Así, esta semana la dirección de la compañía comunicó a los empleados de su planta en Almussafes que volverá a lanzar un ERTE de 14 días en febrero y marzo y disminuirá el número de unidades fabricadas al día de 1.600 a 1.300 vehículos en el resto de jornadas. Unos 600 trabajadores de Almussafes se verán afectados por ese retroceso cada día.

Lo que revela esta carestía mundial son los efectos de la externalización de la producción hacia países más baratos y la alta dependencia que esto ha generado a algunas industrias como la del automóvil, una de las más expuestas. Así lo entiende Vicente Mompó, responsable de los programas europeos y de cooperación internacional en la Cámara de Comercio de Valencia. “La pandemia ha puesto sobre la mesa una situación ya previa: la existencia de una serie de sectores hiperdependientes de China, entre ellos el automóvil”.

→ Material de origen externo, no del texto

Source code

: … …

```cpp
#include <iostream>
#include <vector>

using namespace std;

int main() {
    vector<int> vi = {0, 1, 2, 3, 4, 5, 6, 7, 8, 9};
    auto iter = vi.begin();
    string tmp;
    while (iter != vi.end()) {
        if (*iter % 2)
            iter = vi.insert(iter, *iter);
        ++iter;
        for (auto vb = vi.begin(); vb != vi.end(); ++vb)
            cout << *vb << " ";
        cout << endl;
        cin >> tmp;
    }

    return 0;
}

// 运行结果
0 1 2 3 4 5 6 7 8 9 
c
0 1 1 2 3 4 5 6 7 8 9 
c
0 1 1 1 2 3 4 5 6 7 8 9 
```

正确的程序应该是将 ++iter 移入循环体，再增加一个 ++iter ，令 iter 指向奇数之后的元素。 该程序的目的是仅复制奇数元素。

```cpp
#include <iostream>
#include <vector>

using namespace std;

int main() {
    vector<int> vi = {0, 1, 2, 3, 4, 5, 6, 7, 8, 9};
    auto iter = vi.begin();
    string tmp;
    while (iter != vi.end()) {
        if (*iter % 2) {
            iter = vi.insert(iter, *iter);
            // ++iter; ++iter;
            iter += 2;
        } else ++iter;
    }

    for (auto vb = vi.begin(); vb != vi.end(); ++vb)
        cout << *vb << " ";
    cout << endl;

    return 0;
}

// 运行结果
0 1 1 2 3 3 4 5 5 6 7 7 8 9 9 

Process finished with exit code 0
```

El experto remite a un informe de la Cámara en el que, ya antes de este episodio de desabastecimiento global, alertaba de la fase de ralentización en la que ha entrado el comercio internacional desde la crisis financiera de 2008. En la década previa, las cadenas de valor se expandieron con rapidez, fragmentando y deslocalizando la producción alentadas por tratados de libre comercio y un ciclo económico expansivo.

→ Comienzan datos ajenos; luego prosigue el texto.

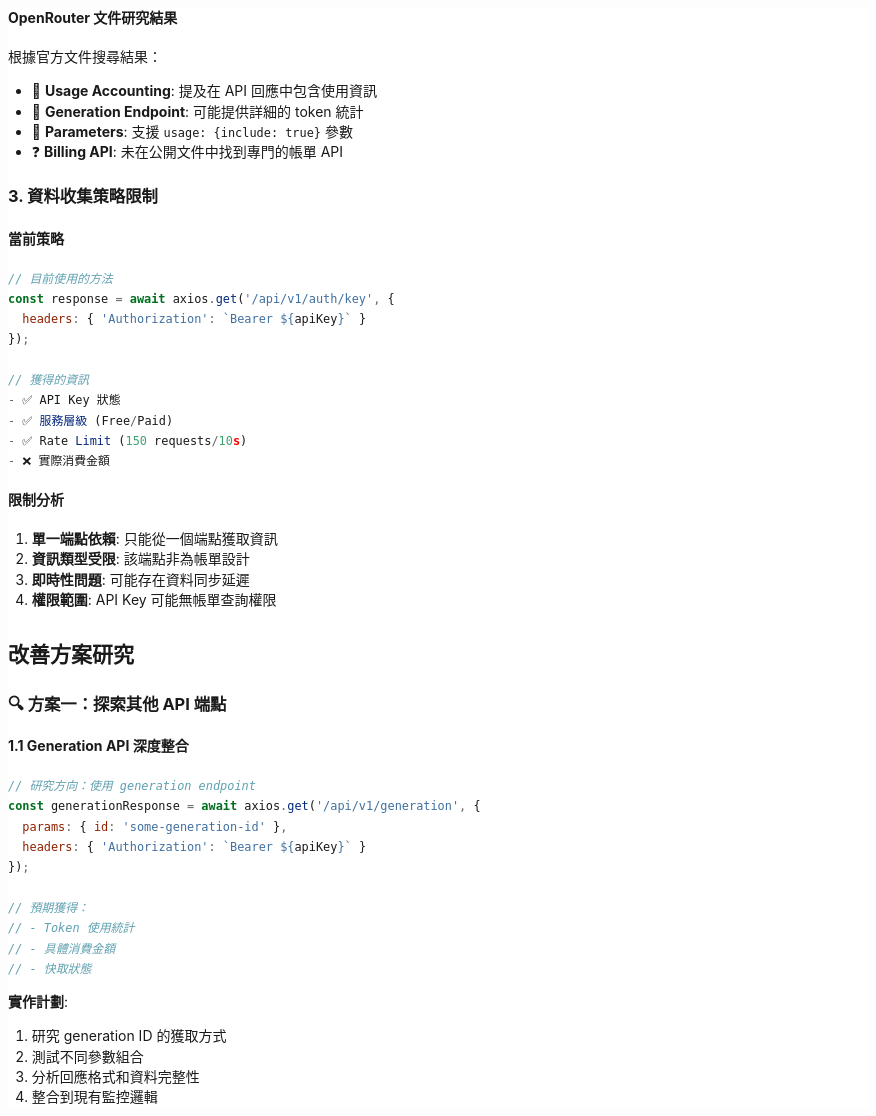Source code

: #### OpenRouter 文件研究結果
根據官方文件搜尋結果：
- 📄 **Usage Accounting**: 提及在 API 回應中包含使用資訊
- 📄 **Generation Endpoint**: 可能提供詳細的 token 統計
- 📄 **Parameters**: 支援 `usage: {include: true}` 參數
- ❓ **Billing API**: 未在公開文件中找到專門的帳單 API

### 3. 資料收集策略限制

#### 當前策略
```javascript
// 目前使用的方法
const response = await axios.get('/api/v1/auth/key', {
  headers: { 'Authorization': `Bearer ${apiKey}` }
});

// 獲得的資訊
- ✅ API Key 狀態
- ✅ 服務層級 (Free/Paid)
- ✅ Rate Limit (150 requests/10s)
- ❌ 實際消費金額
```

#### 限制分析
1. **單一端點依賴**: 只能從一個端點獲取資訊
2. **資訊類型受限**: 該端點非為帳單設計
3. **即時性問題**: 可能存在資料同步延遲
4. **權限範圍**: API Key 可能無帳單查詢權限

## 改善方案研究

### 🔍 方案一：探索其他 API 端點

#### 1.1 Generation API 深度整合
```javascript
// 研究方向：使用 generation endpoint
const generationResponse = await axios.get('/api/v1/generation', {
  params: { id: 'some-generation-id' },
  headers: { 'Authorization': `Bearer ${apiKey}` }
});

// 預期獲得：
// - Token 使用統計
// - 具體消費金額
// - 快取狀態
```

**實作計劃**:
1. 研究 generation ID 的獲取方式
2. 測試不同參數組合
3. 分析回應格式和資料完整性
4. 整合到現有監控邏輯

Pero según Mompó esa tendencia estaba en retroceso ya antes de la pandemia: “La inercia reciente es a acortar las cadenas de valor para achicar la dependencia con países como China, que en estas situaciones juegan con una ventaja tremenda”, defiende. En cualquier caso, este proceso de relocalización no se ha dado con los semiconductores en cuestión.

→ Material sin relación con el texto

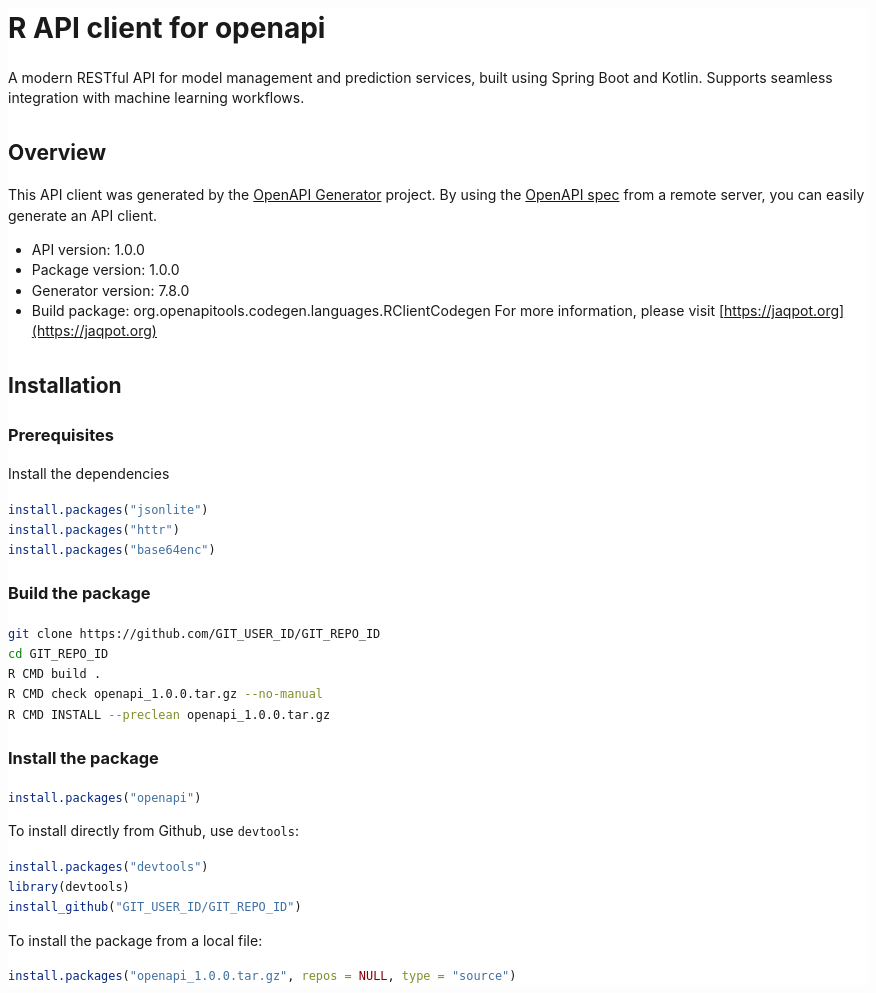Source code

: # R API client for openapi

A modern RESTful API for model management and prediction services, built using Spring Boot and Kotlin. Supports seamless integration with machine learning workflows.

## Overview
This API client was generated by the [OpenAPI Generator](https://openapi-generator.tech) project. By using the [OpenAPI spec](https://openapis.org) from a remote server, you can easily generate an API client.

- API version: 1.0.0
- Package version: 1.0.0
- Generator version: 7.8.0
- Build package: org.openapitools.codegen.languages.RClientCodegen
For more information, please visit [https://jaqpot.org](https://jaqpot.org)

## Installation

### Prerequisites

Install the dependencies

```R
install.packages("jsonlite")
install.packages("httr")
install.packages("base64enc")
```

### Build the package

```sh
git clone https://github.com/GIT_USER_ID/GIT_REPO_ID
cd GIT_REPO_ID
R CMD build .
R CMD check openapi_1.0.0.tar.gz --no-manual
R CMD INSTALL --preclean openapi_1.0.0.tar.gz
```

### Install the package

```R
install.packages("openapi")
```

To install directly from Github, use `devtools`:
```R
install.packages("devtools")
library(devtools)
install_github("GIT_USER_ID/GIT_REPO_ID")
```

To install the package from a local file:
```R
install.packages("openapi_1.0.0.tar.gz", repos = NULL, type = "source")
```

Para complicar más la situación, se da la circunstancia además de que el gigante asiático es uno de los grandes productores de tierras raras como el silicio, el principal elemento con el que se fabrican los microchips y muchos de los productos últimos de las industrias 4.0 y 5.0, las protagonistas de la revolución digital y de la inminente llegada del 5G y el Internet de las cosas, respectivamente.

Como consecuencia, los gigantes de la automoción han arrancado 2021 a medio gas. Además de Ford, marcas como Audi, Fiat, Toyota, BMW y Honda han echado el freno en fábricas de Europa, Asia y América, enviando a miles de trabajadores a casa y reduciendo la producción en cientos de miles de unidades. Muchos analistas coinciden en que el problema no tiene una solución fácil a corto plazo, ya que recomponer unas cadenas de suministro rotas no es algo que se pueda hacer en semanas. La escasez se podría prolongar durante todo el año.

Una coyuntura que amenaza a todos... menos a uno: Tesla. La compañía del magnate Elon Musk, que se convirtió este verano en la empresa más valorada del sector adelantando a Toyota pese a haber vendido 30 veces menos de coches durante 2019, ha esquivado el desabastecimiento y sigue produciendo al 100% de su capacidad mientras el resto pierde millones al día. ¿Por qué? Porque produce sus propios microchips en EEUU. En 2019 creó el modelo más avanzado hasta el momento —sus coches autónomos requieren de una mayor capacidad de estos elementos— e implantó una fábrica en la ciudad de Austin (Texas) para fabricarlos.

Aquí en España, ante la inminente migración a los modelos electrificados, el Gobierno parece haber hecho propósito de enmienda. En el país, segundo mayor fabricante de Europa y octavo a nivel mundial, hay 17 fábricas que tienen aseguradas más de qince modelos elétricos para los próximos años. Por eso, el Ministerio para la Transición Ecológica ha desarrollado un plan para impulsar la cadena de valor del automóvil que “permita a España posicionarse como plataforma mundial en la producción de vehículos de nulas emisiones y en la fabricación de elementos clave para esos vehículos, como las baterías o el hidrógeno renovable”.

En ese marco encaja precisamente uno de los proyectos valencianos que aspira a los fondos europeos de recuperación, la gigafactoría de baterías para el coche eléctrico liderada por Power Electronics y que el Consell quiere instalar junto a la planta de Ford en Almussafes.